Often, Cameron says, Edwards' targets were the people he framed, and the murders were just a means to an end. Like Steven Avery, who Cameron believes Edwards resented for getting so much attention following his 2003 exoneration for rape. Cameron claims Edwards' killed Teresa Halbach just so he could frame Avery for the crime. His efforts to reach Kathleen Zellner, Avery's attorney, have been unsuccessful, but reached by email, she did give Rolling Stone her decidedly unfiltered perspective on his theory.

"I have had nightmares that make more sense," Zellner tells Rolling Stone. "Edwards would not have had the opportunity to kill Teresa Halbach. She would not have pulled over for him. He did not have her schedule that day to know where she would be at a particular time. ... Edwards did not have access to or familiarity with the Avery property to plant the evidence… at age 72, [he] was too old and infirm to have committed this crime. The Edwards theory is a convenient, wishful thinking placebo … and not the hard, cold reality of actually performing the painstaking work necessary to solve a murder."

Those are harsh words, but they are also unlikely to change Cameron's mind. It's as if Cameron's perception has become distorted, so that if he stares at a case long and hard enough, like one of those Magic Eye pictures, he'll see Edwards. In many ways, he's one of Edwards' victims too.

"After going through the entire show and being able to reflect and think about everything, it's definitely given me more of a respect for John," Wolfe tells Rolling Stone. "I didn't understand the type of PTSD that could come from dealing with Ed, and he had been dealing with it for years."

Cameron isn't alone in his belief that Edwards killed many more people. Detective Chad Garcia, who was in charge of the Hack/Drew cold case, told the Daily Jefferson County Union that he thinks Edwards killed at least 5 to 7 more people.

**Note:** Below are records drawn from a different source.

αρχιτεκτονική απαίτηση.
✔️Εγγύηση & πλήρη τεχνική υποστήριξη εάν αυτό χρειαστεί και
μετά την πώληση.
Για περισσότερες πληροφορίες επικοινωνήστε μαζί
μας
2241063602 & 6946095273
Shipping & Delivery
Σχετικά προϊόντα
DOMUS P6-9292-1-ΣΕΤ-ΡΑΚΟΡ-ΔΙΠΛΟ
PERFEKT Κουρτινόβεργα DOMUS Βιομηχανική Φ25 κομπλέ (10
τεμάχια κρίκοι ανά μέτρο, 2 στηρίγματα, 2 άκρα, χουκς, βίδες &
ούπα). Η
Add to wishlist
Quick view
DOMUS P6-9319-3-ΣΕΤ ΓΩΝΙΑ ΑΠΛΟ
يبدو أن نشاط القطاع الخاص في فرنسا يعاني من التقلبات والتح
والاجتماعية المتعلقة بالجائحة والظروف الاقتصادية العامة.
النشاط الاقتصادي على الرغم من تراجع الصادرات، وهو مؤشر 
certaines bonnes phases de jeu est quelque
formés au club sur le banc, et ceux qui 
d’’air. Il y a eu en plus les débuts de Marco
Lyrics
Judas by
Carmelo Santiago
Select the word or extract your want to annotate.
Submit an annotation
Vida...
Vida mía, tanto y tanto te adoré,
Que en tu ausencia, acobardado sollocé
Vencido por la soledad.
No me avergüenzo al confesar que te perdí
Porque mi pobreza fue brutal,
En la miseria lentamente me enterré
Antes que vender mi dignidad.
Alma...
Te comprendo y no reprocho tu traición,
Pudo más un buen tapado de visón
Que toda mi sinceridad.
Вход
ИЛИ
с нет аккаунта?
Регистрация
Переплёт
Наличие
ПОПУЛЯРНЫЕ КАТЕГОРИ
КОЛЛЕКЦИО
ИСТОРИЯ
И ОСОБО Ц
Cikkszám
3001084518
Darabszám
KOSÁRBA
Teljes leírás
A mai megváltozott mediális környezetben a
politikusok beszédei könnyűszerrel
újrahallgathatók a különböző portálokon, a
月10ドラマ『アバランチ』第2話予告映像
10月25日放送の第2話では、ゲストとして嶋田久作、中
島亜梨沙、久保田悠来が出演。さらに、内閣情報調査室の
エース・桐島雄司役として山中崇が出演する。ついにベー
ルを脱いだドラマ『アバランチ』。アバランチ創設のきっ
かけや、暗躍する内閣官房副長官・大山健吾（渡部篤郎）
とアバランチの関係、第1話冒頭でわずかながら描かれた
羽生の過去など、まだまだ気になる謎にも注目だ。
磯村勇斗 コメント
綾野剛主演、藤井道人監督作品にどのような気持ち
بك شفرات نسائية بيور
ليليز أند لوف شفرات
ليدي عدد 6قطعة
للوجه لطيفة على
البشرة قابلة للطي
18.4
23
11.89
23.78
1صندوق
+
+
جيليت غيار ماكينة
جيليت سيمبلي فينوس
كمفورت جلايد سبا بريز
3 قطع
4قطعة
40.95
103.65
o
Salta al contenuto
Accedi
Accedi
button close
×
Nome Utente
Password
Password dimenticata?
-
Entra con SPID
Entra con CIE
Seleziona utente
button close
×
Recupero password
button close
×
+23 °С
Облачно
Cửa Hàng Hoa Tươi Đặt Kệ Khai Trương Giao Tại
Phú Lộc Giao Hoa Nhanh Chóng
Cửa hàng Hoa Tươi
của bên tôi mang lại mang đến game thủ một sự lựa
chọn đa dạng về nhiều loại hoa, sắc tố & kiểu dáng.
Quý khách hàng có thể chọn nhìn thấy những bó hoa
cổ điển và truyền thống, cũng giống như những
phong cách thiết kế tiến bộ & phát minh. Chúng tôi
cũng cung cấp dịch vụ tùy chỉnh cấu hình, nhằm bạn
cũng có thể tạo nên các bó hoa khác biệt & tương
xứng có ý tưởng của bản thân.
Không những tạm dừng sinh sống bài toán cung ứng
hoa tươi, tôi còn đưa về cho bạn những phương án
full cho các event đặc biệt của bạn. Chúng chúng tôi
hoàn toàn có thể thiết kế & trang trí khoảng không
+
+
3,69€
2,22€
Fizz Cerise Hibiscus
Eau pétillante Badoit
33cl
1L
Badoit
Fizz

Garcia used Edwards' autobiography as one of several sources for a timeline of other unsolved murders that he might have committed.

One of those cases, the 1960 stabbing deaths of Larry Peyton and Beverly Allan in Portland, Oregon, is featured in the final episode of It Was Him. Unlike many of the other cases, this one has actual hard evidence: Edwards was seen hanging around the crime scene, and had a bullet wound in his arm that police suspected was related to a bullet hole in the couple's windshield. Police even arrested him, but he escaped before he could be questioned – and for some reason, they didn't pursue him.

Meanwhile, two other men were convicted for the murders and sentenced to life in prison – but they were both released within just a few years, without explanation. Both had long insisted they were innocent. Cameron hopes to officially exonerate them.

The is one theory that Cameron may actually be right about, and he makes a compelling argument for why the Peyton/Allan case should be reexamined. Unfortunately, the factual inaccuracies, bias-confirming investigative methods, cherry-picked evidence and dangerously questionable logic throughout the rest of It Was Him may have destroyed Cameron's best – and maybe last – shot at being taken seriously.